Count every line in the data that contains the word "plate", then report that number alone.

-------

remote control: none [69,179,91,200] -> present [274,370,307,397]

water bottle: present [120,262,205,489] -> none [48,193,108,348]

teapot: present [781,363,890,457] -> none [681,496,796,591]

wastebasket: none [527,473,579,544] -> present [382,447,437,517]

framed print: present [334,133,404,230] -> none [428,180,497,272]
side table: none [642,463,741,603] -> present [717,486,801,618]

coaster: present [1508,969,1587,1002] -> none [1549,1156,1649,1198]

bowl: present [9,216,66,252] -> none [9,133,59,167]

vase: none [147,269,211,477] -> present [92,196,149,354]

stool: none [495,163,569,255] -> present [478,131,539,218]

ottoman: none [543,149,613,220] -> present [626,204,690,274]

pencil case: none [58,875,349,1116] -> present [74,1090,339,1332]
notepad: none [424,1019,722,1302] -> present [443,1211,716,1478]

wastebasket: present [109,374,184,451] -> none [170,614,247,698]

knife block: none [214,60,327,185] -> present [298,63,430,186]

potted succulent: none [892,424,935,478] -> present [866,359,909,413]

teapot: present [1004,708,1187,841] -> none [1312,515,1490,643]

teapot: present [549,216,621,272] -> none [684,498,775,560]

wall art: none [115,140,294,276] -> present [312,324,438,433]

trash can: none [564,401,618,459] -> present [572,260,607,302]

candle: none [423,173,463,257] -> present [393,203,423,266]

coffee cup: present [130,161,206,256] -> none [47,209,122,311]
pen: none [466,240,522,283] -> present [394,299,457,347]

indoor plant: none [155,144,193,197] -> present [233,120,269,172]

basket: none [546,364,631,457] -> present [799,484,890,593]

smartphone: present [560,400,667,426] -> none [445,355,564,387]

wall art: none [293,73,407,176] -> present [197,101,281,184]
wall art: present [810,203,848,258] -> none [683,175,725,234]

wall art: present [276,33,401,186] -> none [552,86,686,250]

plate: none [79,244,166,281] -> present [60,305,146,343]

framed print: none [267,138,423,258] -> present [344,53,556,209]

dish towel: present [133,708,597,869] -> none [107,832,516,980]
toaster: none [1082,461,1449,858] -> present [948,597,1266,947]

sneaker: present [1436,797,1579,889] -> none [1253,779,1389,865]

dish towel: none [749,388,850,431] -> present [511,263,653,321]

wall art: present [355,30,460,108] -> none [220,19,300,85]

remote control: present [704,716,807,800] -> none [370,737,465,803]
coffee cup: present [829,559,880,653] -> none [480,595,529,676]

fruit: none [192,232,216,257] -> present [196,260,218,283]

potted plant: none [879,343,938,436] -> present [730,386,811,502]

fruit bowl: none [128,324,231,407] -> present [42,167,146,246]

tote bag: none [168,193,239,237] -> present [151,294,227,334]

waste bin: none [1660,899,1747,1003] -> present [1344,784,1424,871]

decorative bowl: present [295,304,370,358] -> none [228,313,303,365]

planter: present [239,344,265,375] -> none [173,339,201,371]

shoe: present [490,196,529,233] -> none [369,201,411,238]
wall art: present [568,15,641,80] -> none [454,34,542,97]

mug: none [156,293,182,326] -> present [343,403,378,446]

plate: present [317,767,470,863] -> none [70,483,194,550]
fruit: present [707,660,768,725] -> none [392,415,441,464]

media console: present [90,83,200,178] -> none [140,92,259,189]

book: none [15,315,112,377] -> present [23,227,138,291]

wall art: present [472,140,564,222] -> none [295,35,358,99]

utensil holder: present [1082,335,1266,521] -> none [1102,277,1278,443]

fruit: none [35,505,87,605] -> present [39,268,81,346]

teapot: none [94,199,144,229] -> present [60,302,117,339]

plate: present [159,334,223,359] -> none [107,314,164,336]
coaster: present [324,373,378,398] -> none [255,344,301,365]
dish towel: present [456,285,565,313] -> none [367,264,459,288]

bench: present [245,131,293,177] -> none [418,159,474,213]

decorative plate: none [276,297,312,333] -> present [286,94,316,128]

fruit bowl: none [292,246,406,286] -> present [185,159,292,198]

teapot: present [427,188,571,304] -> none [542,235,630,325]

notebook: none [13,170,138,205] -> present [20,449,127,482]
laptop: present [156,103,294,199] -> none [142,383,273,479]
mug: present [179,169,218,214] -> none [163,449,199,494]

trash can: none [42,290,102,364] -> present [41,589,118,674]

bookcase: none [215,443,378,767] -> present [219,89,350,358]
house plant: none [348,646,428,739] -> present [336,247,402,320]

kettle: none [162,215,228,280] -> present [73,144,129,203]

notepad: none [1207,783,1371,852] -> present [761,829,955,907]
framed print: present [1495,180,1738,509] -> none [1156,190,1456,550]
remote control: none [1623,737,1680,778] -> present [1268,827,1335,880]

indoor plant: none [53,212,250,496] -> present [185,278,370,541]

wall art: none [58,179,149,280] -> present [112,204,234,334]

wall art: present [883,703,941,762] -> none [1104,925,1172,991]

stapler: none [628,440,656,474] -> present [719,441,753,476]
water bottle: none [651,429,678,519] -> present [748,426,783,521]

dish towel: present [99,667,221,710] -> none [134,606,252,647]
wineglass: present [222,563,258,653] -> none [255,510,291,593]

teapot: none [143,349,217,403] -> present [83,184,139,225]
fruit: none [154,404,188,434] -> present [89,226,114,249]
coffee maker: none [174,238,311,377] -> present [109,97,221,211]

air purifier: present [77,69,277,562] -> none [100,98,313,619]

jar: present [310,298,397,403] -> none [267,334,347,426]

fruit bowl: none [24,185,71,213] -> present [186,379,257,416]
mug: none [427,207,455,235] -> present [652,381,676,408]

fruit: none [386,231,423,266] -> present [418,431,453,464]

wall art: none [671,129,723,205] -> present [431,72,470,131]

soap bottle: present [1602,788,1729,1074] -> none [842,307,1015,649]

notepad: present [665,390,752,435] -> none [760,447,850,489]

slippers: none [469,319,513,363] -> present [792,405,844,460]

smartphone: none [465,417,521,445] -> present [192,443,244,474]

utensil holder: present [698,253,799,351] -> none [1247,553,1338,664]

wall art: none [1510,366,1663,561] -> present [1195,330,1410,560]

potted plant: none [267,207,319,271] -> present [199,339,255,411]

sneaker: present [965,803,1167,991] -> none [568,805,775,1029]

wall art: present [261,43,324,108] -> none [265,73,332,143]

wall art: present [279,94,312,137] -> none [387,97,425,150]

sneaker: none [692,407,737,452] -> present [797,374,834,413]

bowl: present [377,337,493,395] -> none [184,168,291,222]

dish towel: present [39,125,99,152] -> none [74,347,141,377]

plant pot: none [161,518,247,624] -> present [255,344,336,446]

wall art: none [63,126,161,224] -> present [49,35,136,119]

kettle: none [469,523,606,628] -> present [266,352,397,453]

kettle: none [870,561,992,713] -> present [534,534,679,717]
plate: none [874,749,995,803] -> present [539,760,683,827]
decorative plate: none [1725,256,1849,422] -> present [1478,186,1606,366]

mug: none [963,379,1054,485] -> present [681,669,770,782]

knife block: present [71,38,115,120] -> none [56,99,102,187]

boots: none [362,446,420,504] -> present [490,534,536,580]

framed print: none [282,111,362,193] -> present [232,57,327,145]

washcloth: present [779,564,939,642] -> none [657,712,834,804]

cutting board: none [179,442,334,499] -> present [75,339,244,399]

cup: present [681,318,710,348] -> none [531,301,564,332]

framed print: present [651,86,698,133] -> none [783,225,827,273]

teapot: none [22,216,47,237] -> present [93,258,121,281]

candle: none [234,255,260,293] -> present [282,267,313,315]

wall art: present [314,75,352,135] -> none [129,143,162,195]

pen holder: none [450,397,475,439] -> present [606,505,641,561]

-------

### Exercise response
6